His move sowed discord amid the U.S.-led alliance that fought him in 1991, whose members were split over Hussein’s right to intervene in a conflict in his own country, while he gained stature in some sectors of the Arab world for his defiant firing at U.S. aircraft over his territory a few days later.

But Hussein paid a price for his diplomatic and political gains: 44 U.S. cruise missiles launched Sept. 3 and 4 wiped out air defense installations near Baghdad, and the United States unilaterally expanded a “no-fly” zone in southern Iraq, sharply curtailing Hussein’s ability to threaten Kuwait and Saudi Arabia.

He also lost out on early implementation of a previously approved “oil for food” deal that would have allowed Iraq to sell controlled quantities of oil to pay for food and humanitarian supplies. Madeleine Albright, the U.S. ambassador to the United Nations, said Sunday that the oil sales will not take place until it is deemed safe for U.N. monitors to go into northern Iraq “comfortably.”
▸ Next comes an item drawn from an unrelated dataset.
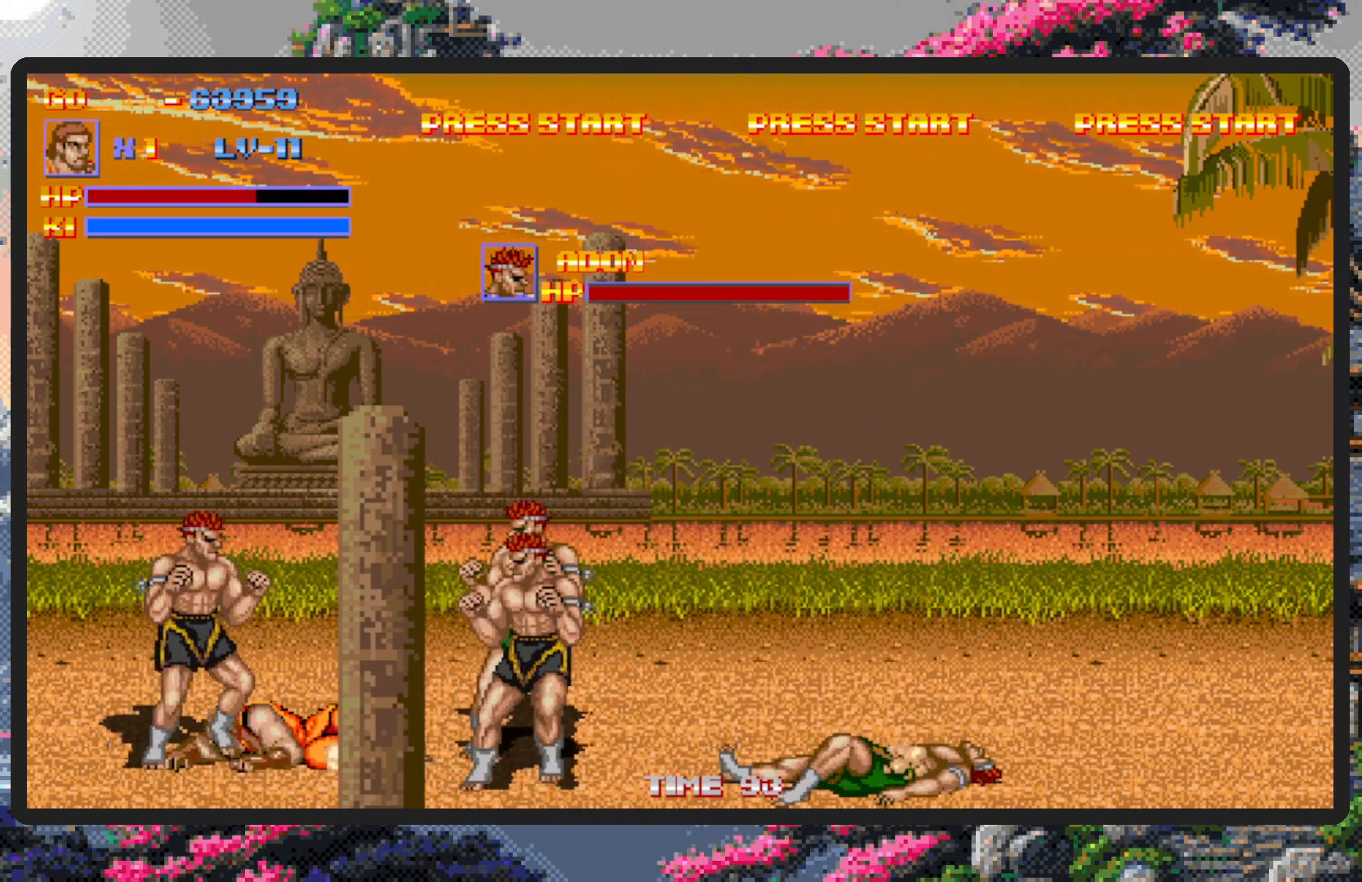
{"dt_ms": 500, "buttons": ["DPAD_LEFT"], "events": [[66, "DPAD_LEFT", "down"]]}
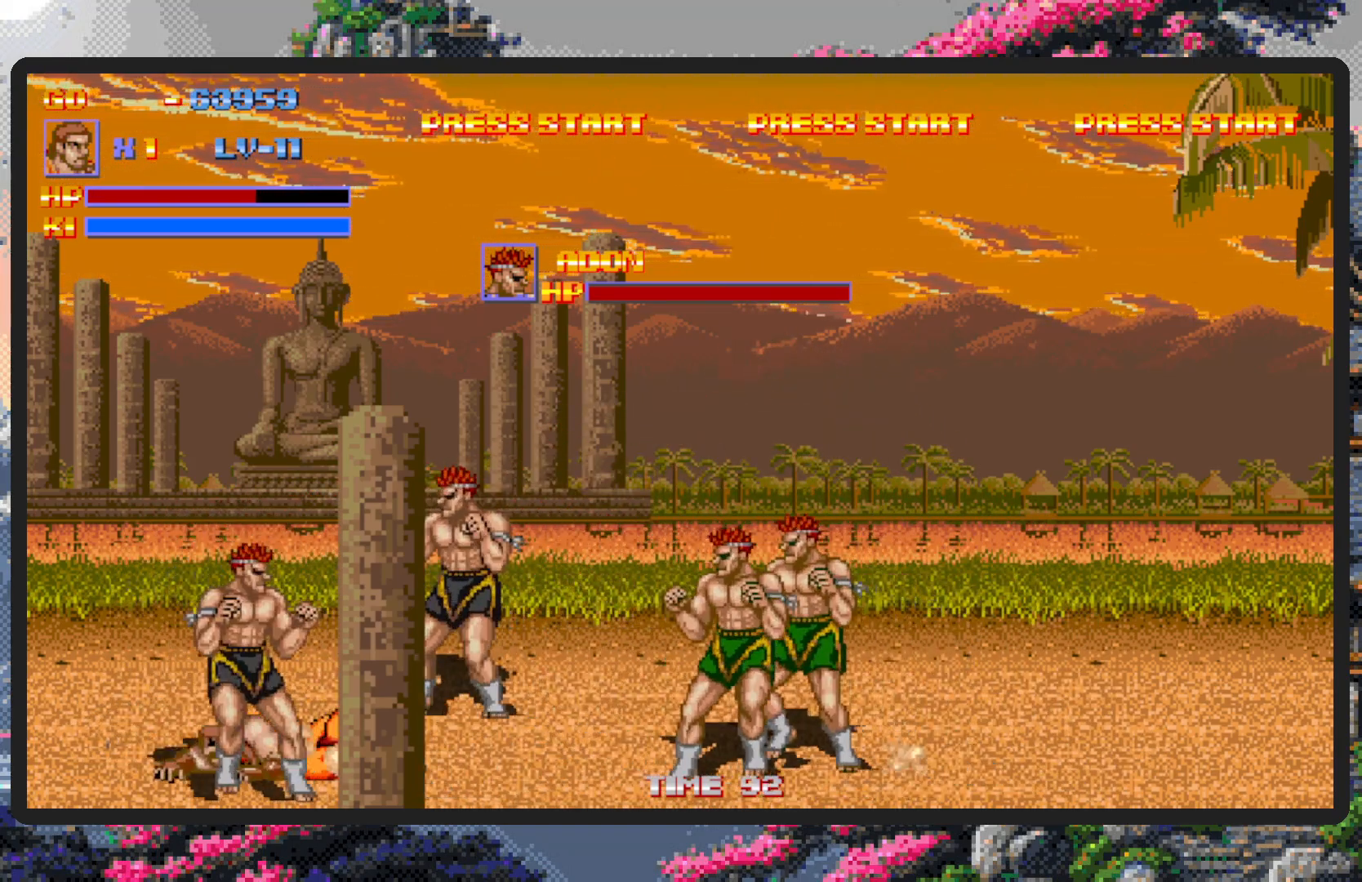
{"dt_ms": 501, "buttons": ["DPAD_DOWN", "DPAD_LEFT"], "events": [[367, "DPAD_DOWN", "down"]]}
Iraq’s retreat began Sept. 13--amid strong indications that the United States was preparing an even stronger military strike--when Hussein announced that Iraqi forces would desist from firing again at U.S. aircraft patrolling “no-fly” zones in northern and southern Iraq.

Although Iraqi radar continued to track U.S. aircraft for several more days, allied officials now appear guardedly optimistic that the radar systems have been turned off and Hussein is not trying to rebuild destroyed air defense systems.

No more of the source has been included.